Why is it correct to substitute $\tan x$ on $[0,\frac{\pi}{2}]$?

Question

Does the following hold?

$$ \int_0^{\pi/2} f(\tan(x))\cdot \sec^2(x) \,{\rm d}x = \int_0^\infty f(t) \,{\rm d}t $$

If so, why is this substitution allowed, when the proof of the substitution rule, to my understanding, requires $\tan'(x)$ to be continuous on $[0,\pi/2]$ for the chain rule step, when it is only continuous on $(0,2\pi)$ I think?

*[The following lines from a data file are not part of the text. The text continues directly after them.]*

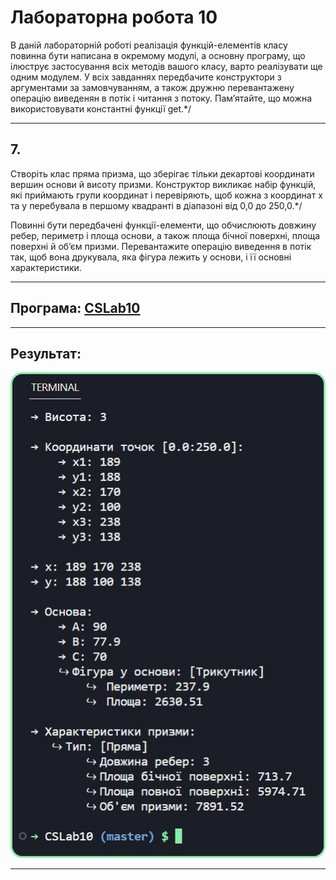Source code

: # Лабораторна робота 10
В даній лабораторній роботі реалізація функцій-елементів класу повинна бути написана в окремому модулі, а основну програму, що ілюструє застосування всіх методів вашого класу, варто реалізувати ще одним модулем. У всіх завданнях передбачите конструктори з аргументами за замовчуванням, а також дружню перевантажену операцію виведенян в потік і читання з потоку. Пам’ятайте, що можна використовувати константні функції get.*/

---

## 7. 
Створіть клас пряма призма, що зберігає тільки декартові координати вершин основи й висоту призми. Конструктор викликає набір функцій, які приймають групи координат і перевіряють, щоб кожна з координат х та у перебувала в першому квадранті в діапазоні від 0,0 до 250,0.*/

Повинні бути передбачені функції-елементи, що обчислюють довжину ребер, периметр і площа основи, а також площа бічної поверхні, площа поверхні й об’єм призми. Перевантажите операцію виведення в потік так, щоб вона друкувала, яка фігура лежить у основи, і її основні характеристики.

---

## Програма: [CSLab10](https://github.com/77696C6C69616D/CSLabs/blob/master/CSLab10/Program.cs)

---

## Результат:

<p align="center"><img src="../img/csl10-1.png"></p>

---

Also if so, is are there other cases not covered by the standard substitution rule where the result also holds.

Answer 1

Let us recall the following theorem:

Let $g$ be a continuous function on $[a,b]$ which carries its set of point of nondifferentiability into a set of zero measure. Let us set $g^* = g'$ as soon as $g'$ exists and zero elsewhere. Then $$\int_{g(a)}^{g(b)} f = \int_a^b (f \circ g)g^*$$ whenever the integral at right exists.

I suppose that if you ask this question it is because you haven't seen the Lebesgue integral yet (and with it the concept of set of zero measure). In the case of Riemann integral, this theorem is also true if the set of point of nondifferentiability is finite (which is a special case of set of zero measure).